Stimmen der Medien
Blick, Montag 17. Mai 2004
Der Film «Turi», der den ganzen Sommer durchs Land tourt, kam bei Bundesrat Moritz Leuenberger sehr gut an. «Eine absolut sehenswerte Dokumentation», urteilte er.
André Häfliger
Tele Top, 17. Mai 2004
«Turi» hatte im Filmpodium der Stadt Zürich Premiere. Es ist ein Film, der die Herzen im Publikum getroffen hat
Ein bedrückendes Zeitdokument, minutiös aufgearbeitet, das die Schattenseite der Schweizer Erziehungspolitik ans Tageslicht bringt.
Thurgauer Zeitung, 18. Mai 2004
Lotty Wohlwend hat mit "Turi", ihrem Dokumentarfilm über Arthur Honegger, ein beeindruckendes Werk geschaffen. Die Premiere war ausverkauft.
Wie sich Arthur Honegger diesen Lebensmut bewahrt hat, zeichnet Lotty Wohlwend in ihrem Film mit feinen Strichen nach, ist eine äusserst einfühlsame Begleiterin. Sie lässt Turi erzählen da schwingt kein Groll mit, kein Mitleid.

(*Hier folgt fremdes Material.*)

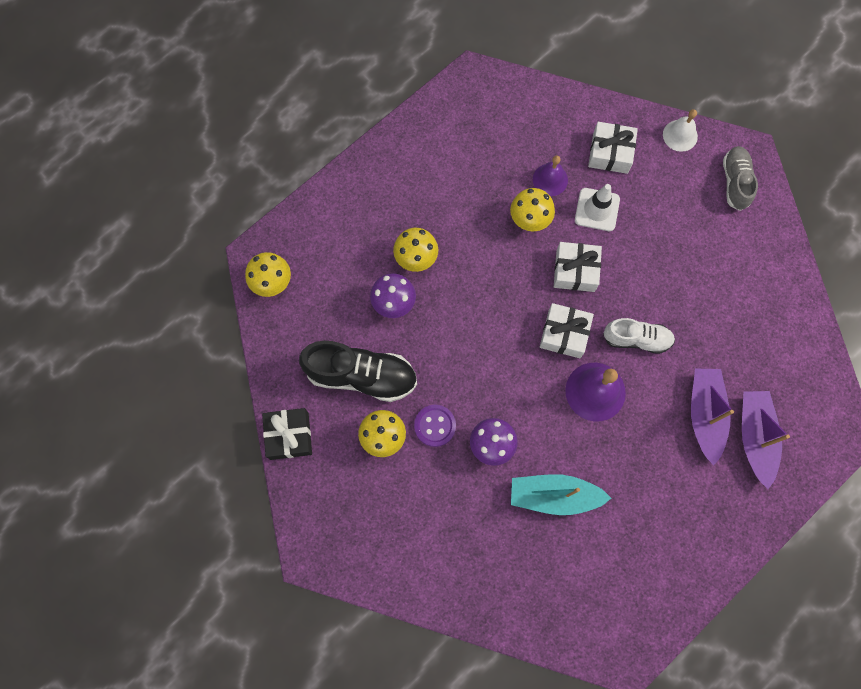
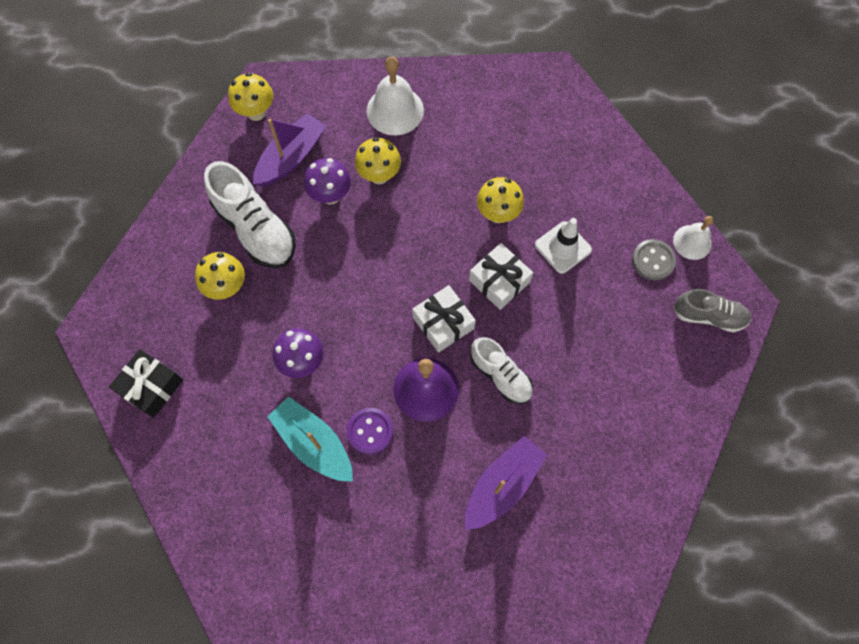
camera: 40 degrees right, 5 degrees down
black gift [262,408,312,460] -> black gift moved to [109,349,183,418]
black shoe [299,341,417,402] -> white shoe [204,161,296,268]
purple button [414,405,456,447] -> purple button moved to [347,408,393,454]
purple bell [533,156,568,196] -> none
white gift [588,122,638,174] -> none
grey shoe [723,146,758,211] -> grey shoe turned 60 degrees clockwise [673,289,751,333]
purple boat [742,391,790,489] -> purple boat moved to [253,113,327,186]
none -> white bell [366,57,424,135]
none -> grey button [632,239,676,280]

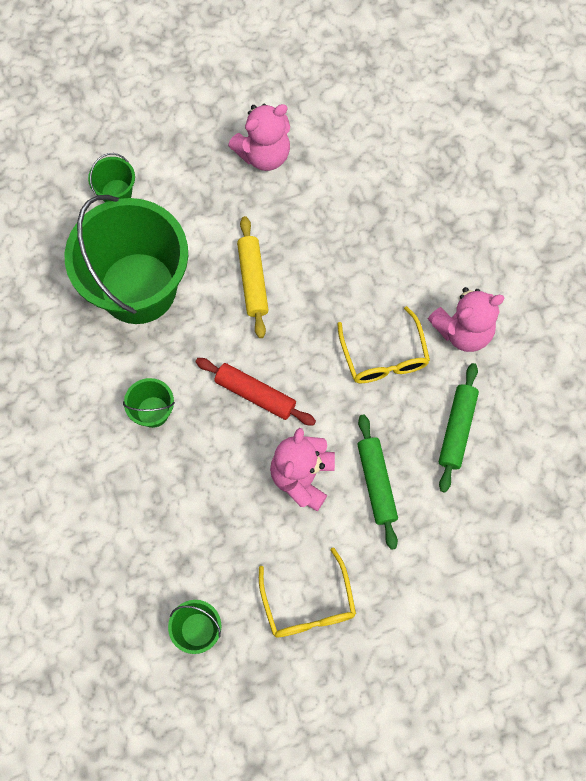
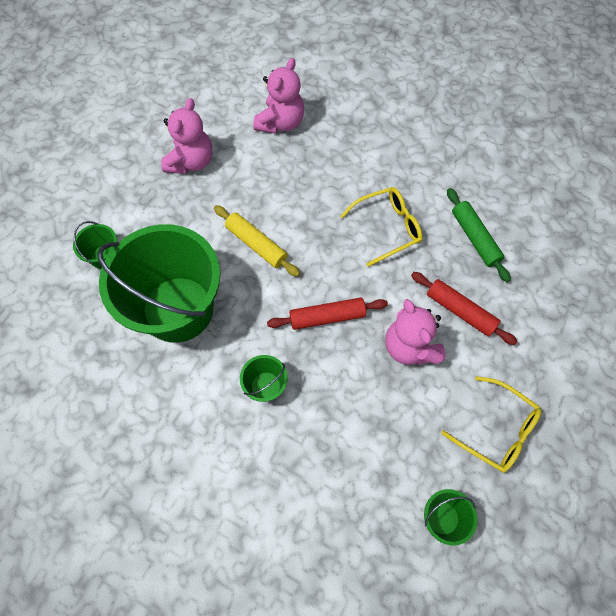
camera: 40 degrees left, 5 degrees down
yellow glasses [337,306,430,383] -> yellow glasses turned 60 degrees counterclockwise [340,187,422,267]
green rolling pin [357,414,398,550] -> red rolling pin [411,272,518,345]
pink teddy bear [428,287,504,352] -> pink teddy bear moved to [253,58,304,134]

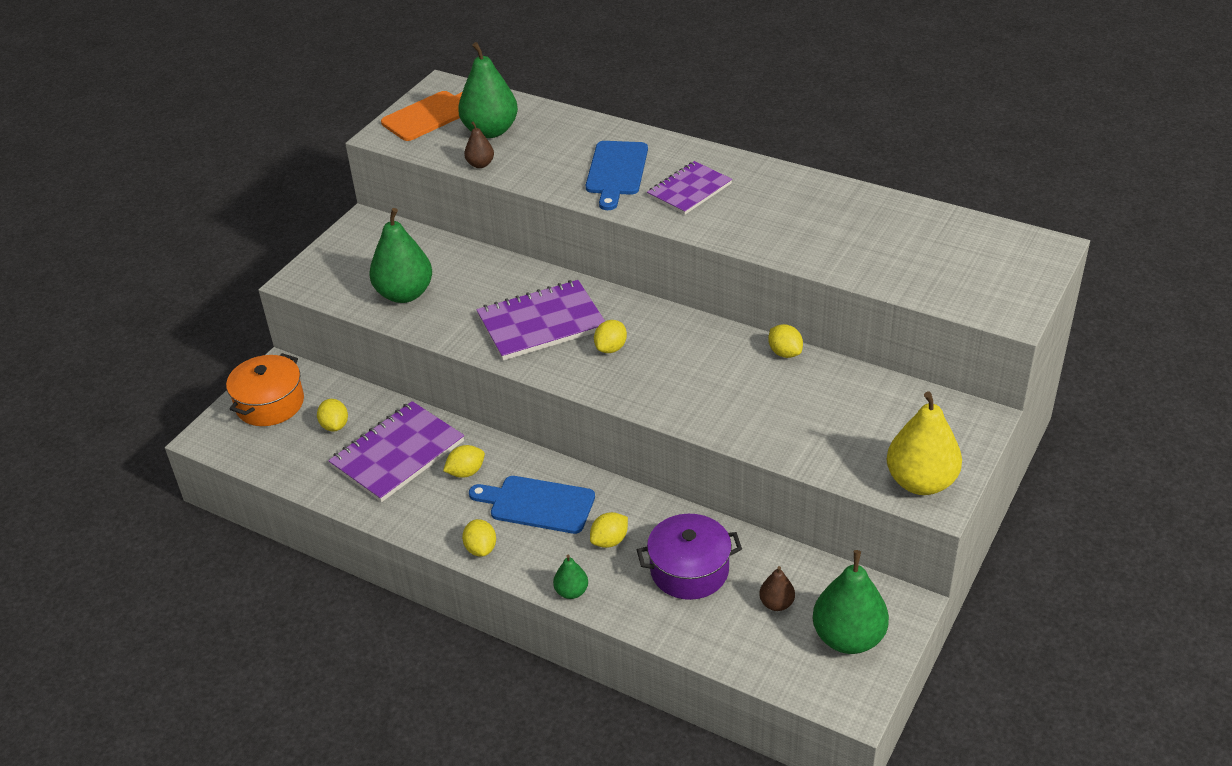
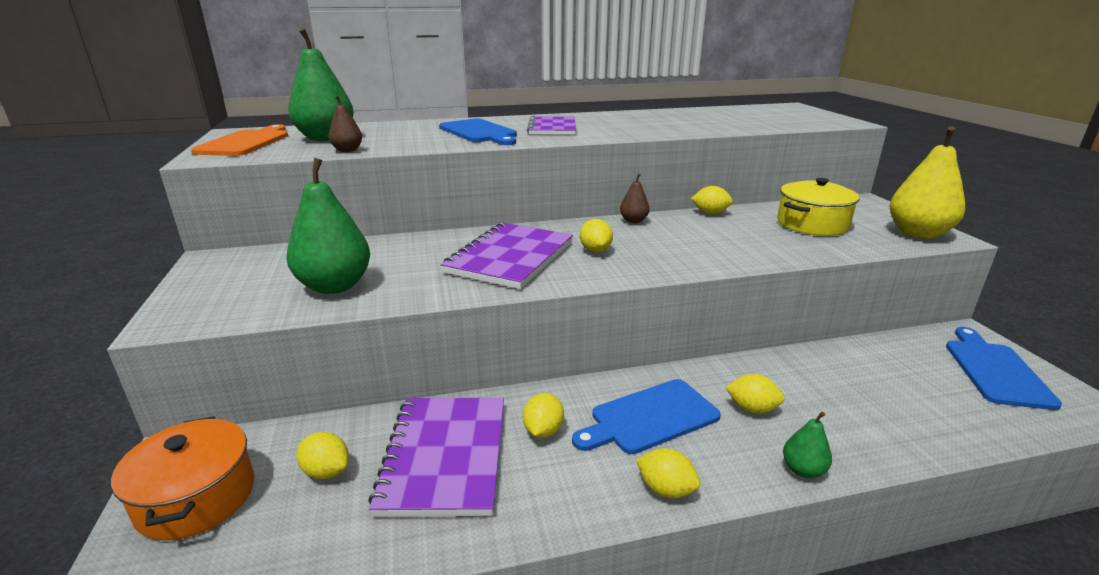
camera: 45 degrees left, 15 degrees down
yellow lemon [590,512,628,548] -> yellow lemon turned 75 degrees counterclockwise [725,374,785,414]
purple pot [637,514,742,600] -> none
brown pear [759,566,795,611] -> brown pear moved to [620,173,650,223]
green pear [813,550,889,654] -> blue cutting board [946,327,1062,410]
none -> yellow pot [777,178,859,236]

Lotty Wohlwends Film kommt ohne Zeigefinger aus, nie ist sie versucht, zu moralisieren. Denn die Erinnerungen und Bilder sprechen für sich.
Dieter Langhart
Toggenburger Nachrichten, 18. Mai 2004
Der Film schildert auf eindrückliche Weise die Nöte des jungen Turi Honegger, der als Findelkind bei Pflegeeltern aufwuchs.
Mit viel Einfühlungsvermögen haben Lotty Wohlwend und Renato Müller mit dem bewegenden Film «Turi» ein Dokument geschaffen, das unter die Haut geht.
Walter Fuchs
Infowilplus, Internetzeitung, 18. Mai 2004
90 Minuten lang sass das Premierenpublikum gebannt auf den Sitzen, am Schluss minutenlangen Applaus. Bewegte Gesichter und Tränen im Publikum, Tränen bei Arthur Honegger. Viele Zuschauer blieben nach der Vorstellung sitzen und winkten Turi, der den Saal verliess, gerührt zu.
Der bewegende Film über das Leben des ehemaligen Verdingbuben, der es später als Journalist und Schriftsteller und zu Prominenz brachte, weckte die Emotionen.
Andreas Stricker
St. Galler Tagblatt, 19. Mai 2004
«Du bist ein Kind der Sünde, deine Mutter ist eine Hure.» So hat es die Pflegemutter Arthur Honegger erzählt. Er sei ausgesetzt worden, ein Findelkind. Die Wahrheit erfährt Arthur Honegger bei den Dreharbeiten. Lotty Wohlwend hat in den Archiven gestöbert: Seine Mutter war minderjährig, unverheiratet, das Kind wurde ihr weggenommen und ins Waisenhaus gesteckt. Auch die Mutter wurde bevormundet. "Mein Leben war auf einer einzigen grossen Lüge aufgebaut", sagt Honegger, 79-jährig.
Der Film ist zu Ende. Minutenlanger Applaus. Arthur Honegger steht vorne, ganz real. Er schaut ins Publikum und zu Lotty Wohlwend. Er ringt um Worte und mit Tränen. «Danke», sagt er dann.